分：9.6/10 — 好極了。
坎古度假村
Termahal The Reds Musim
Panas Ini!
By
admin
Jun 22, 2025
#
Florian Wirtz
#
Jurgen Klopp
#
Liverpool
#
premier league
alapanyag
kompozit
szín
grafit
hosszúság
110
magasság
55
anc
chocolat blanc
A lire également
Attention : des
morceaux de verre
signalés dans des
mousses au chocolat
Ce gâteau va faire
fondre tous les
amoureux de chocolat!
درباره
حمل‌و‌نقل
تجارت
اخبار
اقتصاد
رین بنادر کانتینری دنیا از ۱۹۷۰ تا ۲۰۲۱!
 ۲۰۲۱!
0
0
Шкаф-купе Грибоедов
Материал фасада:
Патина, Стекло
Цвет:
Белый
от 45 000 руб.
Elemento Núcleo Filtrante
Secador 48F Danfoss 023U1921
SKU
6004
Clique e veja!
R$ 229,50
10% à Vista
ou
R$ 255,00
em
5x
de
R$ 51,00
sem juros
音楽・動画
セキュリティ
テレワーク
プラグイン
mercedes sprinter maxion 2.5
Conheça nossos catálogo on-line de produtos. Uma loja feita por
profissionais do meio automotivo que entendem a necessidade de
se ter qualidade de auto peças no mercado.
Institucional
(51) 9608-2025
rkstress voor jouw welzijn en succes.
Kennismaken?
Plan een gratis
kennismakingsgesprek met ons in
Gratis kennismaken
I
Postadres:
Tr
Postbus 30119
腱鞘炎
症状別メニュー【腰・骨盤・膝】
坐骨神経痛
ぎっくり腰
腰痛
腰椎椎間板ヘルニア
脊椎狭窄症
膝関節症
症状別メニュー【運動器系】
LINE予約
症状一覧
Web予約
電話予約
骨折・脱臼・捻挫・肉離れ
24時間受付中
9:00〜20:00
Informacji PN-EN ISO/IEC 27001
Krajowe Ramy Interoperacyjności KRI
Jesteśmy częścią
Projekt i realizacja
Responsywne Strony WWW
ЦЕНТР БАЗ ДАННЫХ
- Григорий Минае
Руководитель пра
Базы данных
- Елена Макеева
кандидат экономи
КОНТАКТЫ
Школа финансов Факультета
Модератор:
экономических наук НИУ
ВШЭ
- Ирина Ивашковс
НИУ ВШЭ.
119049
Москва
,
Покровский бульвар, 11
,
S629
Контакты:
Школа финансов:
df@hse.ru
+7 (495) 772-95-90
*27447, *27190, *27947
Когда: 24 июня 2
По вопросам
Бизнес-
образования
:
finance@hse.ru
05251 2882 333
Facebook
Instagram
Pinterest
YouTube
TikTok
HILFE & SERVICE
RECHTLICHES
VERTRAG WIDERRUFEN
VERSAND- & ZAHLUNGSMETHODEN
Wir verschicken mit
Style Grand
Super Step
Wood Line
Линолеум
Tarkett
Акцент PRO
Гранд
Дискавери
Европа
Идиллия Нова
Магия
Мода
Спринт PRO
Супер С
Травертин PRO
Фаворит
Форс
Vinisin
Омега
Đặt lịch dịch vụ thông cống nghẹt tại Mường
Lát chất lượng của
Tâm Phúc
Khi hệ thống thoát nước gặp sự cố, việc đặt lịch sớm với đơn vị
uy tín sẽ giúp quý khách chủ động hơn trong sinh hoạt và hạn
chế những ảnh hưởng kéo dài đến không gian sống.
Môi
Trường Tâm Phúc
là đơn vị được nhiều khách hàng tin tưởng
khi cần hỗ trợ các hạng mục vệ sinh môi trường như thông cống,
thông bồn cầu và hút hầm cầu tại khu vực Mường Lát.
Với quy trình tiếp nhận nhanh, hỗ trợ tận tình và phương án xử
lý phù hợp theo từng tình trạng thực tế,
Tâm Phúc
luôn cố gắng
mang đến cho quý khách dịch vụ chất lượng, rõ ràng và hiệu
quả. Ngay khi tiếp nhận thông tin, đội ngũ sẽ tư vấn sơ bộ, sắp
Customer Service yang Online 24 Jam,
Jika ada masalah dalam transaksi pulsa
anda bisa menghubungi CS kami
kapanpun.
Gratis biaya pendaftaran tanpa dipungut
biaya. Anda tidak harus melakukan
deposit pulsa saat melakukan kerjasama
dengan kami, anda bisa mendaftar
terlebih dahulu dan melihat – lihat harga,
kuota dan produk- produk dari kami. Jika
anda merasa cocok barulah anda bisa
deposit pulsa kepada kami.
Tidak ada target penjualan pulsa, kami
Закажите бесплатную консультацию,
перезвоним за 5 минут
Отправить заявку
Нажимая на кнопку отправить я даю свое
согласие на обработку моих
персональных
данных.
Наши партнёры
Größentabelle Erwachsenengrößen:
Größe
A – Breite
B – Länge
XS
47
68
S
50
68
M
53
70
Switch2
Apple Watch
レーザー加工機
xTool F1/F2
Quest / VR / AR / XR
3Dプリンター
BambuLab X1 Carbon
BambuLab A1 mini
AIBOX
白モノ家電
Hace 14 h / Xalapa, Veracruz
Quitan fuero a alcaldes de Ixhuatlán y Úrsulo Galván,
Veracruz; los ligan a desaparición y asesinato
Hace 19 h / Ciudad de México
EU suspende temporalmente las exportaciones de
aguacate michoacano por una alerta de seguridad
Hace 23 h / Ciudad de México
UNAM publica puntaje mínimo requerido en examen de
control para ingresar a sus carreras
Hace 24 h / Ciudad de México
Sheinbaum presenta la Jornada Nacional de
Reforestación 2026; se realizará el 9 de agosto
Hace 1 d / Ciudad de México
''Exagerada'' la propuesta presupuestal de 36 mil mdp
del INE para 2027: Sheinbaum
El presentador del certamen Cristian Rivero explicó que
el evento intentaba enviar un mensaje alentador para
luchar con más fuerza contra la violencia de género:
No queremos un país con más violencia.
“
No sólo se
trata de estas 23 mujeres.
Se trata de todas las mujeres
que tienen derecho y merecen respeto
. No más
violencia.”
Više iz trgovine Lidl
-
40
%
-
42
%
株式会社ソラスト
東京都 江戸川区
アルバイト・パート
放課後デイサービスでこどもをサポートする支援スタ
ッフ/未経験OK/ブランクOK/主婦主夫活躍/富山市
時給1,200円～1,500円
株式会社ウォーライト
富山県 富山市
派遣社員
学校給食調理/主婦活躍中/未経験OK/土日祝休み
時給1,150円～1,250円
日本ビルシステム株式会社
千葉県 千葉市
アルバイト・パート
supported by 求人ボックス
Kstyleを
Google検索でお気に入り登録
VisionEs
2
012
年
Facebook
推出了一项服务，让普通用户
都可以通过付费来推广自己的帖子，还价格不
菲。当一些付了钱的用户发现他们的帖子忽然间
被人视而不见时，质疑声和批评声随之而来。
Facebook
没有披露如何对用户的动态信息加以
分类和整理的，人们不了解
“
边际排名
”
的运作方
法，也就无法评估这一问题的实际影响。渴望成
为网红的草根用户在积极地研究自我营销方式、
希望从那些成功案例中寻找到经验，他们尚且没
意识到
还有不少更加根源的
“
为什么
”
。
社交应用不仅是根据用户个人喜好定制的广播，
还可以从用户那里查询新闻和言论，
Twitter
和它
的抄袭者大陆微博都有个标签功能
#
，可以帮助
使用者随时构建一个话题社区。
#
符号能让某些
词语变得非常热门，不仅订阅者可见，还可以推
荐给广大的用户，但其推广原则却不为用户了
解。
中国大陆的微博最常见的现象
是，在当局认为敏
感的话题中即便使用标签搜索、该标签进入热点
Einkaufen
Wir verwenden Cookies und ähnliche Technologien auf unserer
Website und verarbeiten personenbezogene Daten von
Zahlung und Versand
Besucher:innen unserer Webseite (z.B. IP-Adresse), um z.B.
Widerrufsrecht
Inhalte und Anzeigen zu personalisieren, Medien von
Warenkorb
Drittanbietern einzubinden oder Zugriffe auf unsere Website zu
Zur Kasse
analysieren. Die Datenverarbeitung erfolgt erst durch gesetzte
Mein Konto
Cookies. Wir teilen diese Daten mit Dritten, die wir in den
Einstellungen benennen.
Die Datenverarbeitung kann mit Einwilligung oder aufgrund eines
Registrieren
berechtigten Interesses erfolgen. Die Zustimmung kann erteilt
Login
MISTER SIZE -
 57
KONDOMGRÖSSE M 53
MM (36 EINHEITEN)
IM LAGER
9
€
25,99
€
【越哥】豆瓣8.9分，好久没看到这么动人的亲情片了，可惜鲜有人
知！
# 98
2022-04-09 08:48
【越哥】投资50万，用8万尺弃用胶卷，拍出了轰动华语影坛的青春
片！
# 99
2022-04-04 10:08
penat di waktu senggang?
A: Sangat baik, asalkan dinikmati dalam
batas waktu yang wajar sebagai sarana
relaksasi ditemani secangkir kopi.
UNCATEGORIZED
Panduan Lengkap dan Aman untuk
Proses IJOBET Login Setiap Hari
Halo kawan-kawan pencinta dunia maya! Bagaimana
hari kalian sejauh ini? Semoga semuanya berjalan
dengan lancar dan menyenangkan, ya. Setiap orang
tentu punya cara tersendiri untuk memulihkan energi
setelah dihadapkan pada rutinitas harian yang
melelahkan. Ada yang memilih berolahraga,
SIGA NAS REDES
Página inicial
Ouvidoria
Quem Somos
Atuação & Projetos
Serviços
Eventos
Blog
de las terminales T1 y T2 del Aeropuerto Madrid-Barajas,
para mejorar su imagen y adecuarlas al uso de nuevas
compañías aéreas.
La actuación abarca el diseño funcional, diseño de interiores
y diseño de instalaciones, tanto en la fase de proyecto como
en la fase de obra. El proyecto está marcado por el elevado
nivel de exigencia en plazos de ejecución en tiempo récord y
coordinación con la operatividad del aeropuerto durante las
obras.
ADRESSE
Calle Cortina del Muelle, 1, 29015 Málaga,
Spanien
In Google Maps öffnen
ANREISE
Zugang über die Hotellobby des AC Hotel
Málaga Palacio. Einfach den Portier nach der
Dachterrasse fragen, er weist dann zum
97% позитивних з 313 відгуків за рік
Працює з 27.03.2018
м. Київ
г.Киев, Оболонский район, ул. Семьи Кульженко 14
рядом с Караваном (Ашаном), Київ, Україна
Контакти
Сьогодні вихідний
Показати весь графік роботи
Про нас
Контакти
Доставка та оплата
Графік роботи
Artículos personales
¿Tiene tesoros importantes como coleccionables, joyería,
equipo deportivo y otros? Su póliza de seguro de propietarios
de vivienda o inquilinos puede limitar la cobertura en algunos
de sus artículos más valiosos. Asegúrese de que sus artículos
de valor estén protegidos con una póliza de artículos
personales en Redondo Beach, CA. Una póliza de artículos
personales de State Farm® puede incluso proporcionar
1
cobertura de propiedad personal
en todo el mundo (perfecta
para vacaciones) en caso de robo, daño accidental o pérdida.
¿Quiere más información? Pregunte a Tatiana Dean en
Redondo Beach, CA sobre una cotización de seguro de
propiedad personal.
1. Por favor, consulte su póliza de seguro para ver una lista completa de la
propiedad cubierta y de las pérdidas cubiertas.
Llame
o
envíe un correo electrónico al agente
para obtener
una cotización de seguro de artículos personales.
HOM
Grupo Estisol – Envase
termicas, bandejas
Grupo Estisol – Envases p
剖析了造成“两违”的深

- - - - -

→ **Рабочая задача**
Верните без изменений все строки с первой до строки, содержащей «morceaux de verre», включая обе граничные строки.

→ **Решённая задача**
分：9.6/10 — 好極了。
坎古度假村
Termahal The Reds Musim
Panas Ini!
By
admin
Jun 22, 2025
#
Florian Wirtz
#
Jurgen Klopp
#
Liverpool
#
premier league
alapanyag
kompozit
szín
grafit
hosszúság
110
magasság
55
anc
chocolat blanc
A lire également
Attention : des
morceaux de verre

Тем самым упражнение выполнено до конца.